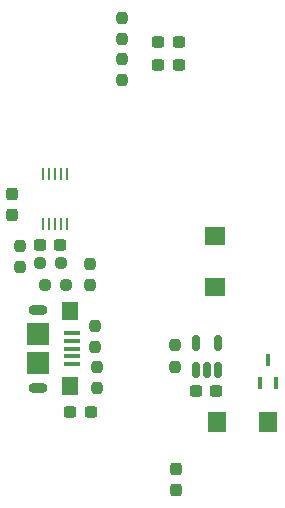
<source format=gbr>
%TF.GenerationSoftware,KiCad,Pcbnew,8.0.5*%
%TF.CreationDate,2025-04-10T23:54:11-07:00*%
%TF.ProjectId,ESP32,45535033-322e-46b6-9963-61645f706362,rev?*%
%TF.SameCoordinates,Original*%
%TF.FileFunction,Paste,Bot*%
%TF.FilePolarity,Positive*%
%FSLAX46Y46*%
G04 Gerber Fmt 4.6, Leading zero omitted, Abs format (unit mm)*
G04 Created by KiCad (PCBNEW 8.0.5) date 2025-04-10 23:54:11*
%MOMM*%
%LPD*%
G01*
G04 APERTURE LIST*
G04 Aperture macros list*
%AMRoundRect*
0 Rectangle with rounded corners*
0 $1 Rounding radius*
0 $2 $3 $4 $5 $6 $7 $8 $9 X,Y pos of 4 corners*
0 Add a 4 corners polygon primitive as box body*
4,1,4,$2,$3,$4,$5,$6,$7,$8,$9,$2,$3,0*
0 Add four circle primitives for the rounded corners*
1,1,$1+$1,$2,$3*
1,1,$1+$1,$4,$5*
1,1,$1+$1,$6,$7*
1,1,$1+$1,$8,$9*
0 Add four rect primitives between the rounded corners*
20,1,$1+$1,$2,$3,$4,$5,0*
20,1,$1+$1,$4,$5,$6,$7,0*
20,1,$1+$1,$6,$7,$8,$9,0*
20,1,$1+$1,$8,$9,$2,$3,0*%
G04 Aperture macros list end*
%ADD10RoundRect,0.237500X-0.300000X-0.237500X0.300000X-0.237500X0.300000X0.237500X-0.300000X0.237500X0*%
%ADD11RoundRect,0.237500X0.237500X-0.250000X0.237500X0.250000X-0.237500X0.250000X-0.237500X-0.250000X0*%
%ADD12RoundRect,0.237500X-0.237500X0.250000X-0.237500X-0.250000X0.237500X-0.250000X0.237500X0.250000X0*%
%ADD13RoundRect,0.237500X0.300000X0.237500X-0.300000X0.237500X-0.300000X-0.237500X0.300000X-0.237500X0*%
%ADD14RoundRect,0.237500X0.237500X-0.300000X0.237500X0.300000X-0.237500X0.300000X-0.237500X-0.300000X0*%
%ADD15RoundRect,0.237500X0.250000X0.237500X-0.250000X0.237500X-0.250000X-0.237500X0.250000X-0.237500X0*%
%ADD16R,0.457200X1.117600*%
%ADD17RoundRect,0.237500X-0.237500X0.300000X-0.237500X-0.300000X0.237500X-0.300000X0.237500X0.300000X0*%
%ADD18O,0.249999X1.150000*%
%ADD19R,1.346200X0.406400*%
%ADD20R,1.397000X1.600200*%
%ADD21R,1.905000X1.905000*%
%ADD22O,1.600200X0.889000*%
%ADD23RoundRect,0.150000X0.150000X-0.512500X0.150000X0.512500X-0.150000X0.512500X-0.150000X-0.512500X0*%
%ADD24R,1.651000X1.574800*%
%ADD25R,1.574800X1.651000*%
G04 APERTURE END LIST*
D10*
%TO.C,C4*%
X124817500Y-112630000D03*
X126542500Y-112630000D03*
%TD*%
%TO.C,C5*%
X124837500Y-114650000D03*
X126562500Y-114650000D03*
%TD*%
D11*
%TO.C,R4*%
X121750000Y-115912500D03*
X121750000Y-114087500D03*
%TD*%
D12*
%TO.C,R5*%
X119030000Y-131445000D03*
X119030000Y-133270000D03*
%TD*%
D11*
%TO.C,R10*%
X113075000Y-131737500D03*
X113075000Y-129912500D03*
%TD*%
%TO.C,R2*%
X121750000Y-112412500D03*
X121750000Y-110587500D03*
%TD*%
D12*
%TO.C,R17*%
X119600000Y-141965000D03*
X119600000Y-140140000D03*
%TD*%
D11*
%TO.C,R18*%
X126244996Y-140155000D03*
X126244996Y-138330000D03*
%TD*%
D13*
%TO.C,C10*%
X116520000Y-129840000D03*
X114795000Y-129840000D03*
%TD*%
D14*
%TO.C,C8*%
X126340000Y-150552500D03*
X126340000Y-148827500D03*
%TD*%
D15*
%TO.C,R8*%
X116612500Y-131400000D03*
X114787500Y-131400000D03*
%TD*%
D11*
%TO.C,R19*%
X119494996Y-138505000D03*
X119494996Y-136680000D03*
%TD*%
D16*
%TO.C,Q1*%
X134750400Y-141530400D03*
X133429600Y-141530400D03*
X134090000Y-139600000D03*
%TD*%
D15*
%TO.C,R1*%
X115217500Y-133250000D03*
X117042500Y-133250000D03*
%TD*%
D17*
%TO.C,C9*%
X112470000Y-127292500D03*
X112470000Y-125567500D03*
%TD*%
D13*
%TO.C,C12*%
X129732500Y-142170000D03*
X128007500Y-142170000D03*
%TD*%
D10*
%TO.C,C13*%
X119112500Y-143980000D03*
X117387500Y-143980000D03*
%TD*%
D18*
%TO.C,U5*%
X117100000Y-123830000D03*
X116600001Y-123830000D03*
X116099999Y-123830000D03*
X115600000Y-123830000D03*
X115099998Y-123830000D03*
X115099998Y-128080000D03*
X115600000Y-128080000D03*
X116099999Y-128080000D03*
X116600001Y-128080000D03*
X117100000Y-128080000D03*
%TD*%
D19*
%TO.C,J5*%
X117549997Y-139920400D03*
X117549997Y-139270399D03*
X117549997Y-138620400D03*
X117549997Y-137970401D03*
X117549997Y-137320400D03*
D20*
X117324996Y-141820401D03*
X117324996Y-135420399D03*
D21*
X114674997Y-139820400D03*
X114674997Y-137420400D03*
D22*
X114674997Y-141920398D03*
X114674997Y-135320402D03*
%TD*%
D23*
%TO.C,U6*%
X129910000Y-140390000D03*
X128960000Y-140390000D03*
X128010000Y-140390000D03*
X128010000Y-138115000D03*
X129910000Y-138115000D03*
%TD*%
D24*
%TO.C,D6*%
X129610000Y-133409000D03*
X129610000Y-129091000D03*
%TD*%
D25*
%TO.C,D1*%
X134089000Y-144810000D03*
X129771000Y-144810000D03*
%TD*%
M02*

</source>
.....
_INSTRUCTION_.
Show every line of the listing in which the string "corners" can be found.

_ANSWER AREA_.
0 Rectangle with rounded corners*
0 $2 $3 $4 $5 $6 $7 $8 $9 X,Y pos of 4 corners*
0 Add a 4 corners polygon primitive as box body*
0 Add four circle primitives for the rounded corners*
0 Add four rect primitives between the rounded corners*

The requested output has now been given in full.